TL;DR
DevOps and project management are very separate practices and knowledge domains that can borrow from each other. Any other answer is likely an opinion about process implementation.
DevOps Isn't a Synonym for Agile Project Management
DevOps is primarily a culture of collaboration between diverse roles such as requirements analysis, testing, development, deployment, operations, and maintenance. To a lesser extent, it is also a set of tools and practices for enabling rapid feedback for collaboration, and providing delivery and deployment pipelines.
Project management as a practice or profession is the art of planning and controlling projects. To the extent that DevOps provides a framework for product delivery, and to the extent that it creates feedback loops and process controls, a project manager can leverage the framework and controls when planning, organization, or measuring the project.

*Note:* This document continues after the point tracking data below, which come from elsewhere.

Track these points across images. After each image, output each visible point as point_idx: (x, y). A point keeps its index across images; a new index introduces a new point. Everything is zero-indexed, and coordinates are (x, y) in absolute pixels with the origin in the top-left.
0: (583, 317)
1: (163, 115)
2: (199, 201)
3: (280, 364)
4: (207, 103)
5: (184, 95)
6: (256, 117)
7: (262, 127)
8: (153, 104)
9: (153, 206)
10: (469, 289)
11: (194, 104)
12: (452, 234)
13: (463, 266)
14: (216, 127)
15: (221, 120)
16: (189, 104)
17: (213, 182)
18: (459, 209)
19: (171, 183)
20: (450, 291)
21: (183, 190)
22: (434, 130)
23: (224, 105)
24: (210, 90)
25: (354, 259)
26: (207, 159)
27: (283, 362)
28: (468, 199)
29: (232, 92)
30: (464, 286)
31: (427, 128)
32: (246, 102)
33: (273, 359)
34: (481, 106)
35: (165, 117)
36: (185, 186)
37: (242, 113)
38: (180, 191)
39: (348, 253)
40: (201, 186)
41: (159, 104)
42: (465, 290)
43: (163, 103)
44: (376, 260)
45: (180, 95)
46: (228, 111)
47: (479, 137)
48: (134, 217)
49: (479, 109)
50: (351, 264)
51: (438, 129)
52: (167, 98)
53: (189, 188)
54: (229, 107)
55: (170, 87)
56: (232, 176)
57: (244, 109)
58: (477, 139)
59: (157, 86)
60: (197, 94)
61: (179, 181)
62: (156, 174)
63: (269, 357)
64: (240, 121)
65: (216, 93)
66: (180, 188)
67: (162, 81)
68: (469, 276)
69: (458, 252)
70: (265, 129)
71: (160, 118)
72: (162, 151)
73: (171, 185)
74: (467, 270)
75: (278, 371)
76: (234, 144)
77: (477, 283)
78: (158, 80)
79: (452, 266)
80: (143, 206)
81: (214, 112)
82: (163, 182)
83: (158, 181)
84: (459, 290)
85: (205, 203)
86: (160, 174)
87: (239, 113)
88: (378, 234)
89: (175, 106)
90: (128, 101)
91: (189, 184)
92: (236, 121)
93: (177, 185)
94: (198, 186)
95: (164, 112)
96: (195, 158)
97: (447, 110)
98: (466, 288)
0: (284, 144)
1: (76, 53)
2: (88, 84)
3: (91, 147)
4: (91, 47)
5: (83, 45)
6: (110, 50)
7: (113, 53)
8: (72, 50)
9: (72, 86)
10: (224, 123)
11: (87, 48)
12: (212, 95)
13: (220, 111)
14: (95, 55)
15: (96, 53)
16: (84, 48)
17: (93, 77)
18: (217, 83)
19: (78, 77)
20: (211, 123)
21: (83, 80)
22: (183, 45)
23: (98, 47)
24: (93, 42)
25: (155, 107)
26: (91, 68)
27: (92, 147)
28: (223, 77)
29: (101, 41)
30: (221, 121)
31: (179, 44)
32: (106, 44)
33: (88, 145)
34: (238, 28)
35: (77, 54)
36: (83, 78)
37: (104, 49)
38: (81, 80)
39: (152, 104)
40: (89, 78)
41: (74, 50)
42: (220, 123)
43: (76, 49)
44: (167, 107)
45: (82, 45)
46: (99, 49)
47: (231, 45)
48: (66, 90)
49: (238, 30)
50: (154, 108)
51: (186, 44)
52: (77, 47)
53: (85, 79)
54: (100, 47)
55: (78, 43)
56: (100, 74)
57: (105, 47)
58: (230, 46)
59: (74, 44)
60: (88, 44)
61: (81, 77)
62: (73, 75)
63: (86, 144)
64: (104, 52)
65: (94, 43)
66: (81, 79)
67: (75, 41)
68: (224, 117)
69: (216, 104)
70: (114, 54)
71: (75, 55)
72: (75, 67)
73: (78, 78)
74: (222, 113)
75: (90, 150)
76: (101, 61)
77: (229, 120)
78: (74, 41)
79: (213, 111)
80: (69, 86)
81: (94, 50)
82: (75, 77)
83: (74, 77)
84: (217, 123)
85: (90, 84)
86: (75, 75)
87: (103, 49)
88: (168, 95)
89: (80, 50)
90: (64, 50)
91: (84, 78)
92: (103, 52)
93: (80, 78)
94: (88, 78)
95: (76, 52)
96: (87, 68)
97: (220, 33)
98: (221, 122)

However, DevOps as a culture or as a tool chain has no defined role for a project manager, making the question as asked confusing and vague.
You can implement a project without agile frameworks or practices. Likewise, a given framework like Scrum or Kanban does not rely on DevOps culture, tools, or practices to provide process controls. Borrowing sensible tools and practices from DevOps to create feedback or processs controls within an agile framework is often wise, though.
Even though there is no defined role titled "Project Manager" in DevOps culture or agile frameworks, that doesn't mean a project manager can't leverage them. However, if you're going outside the formal definitions, then your mileage may vary.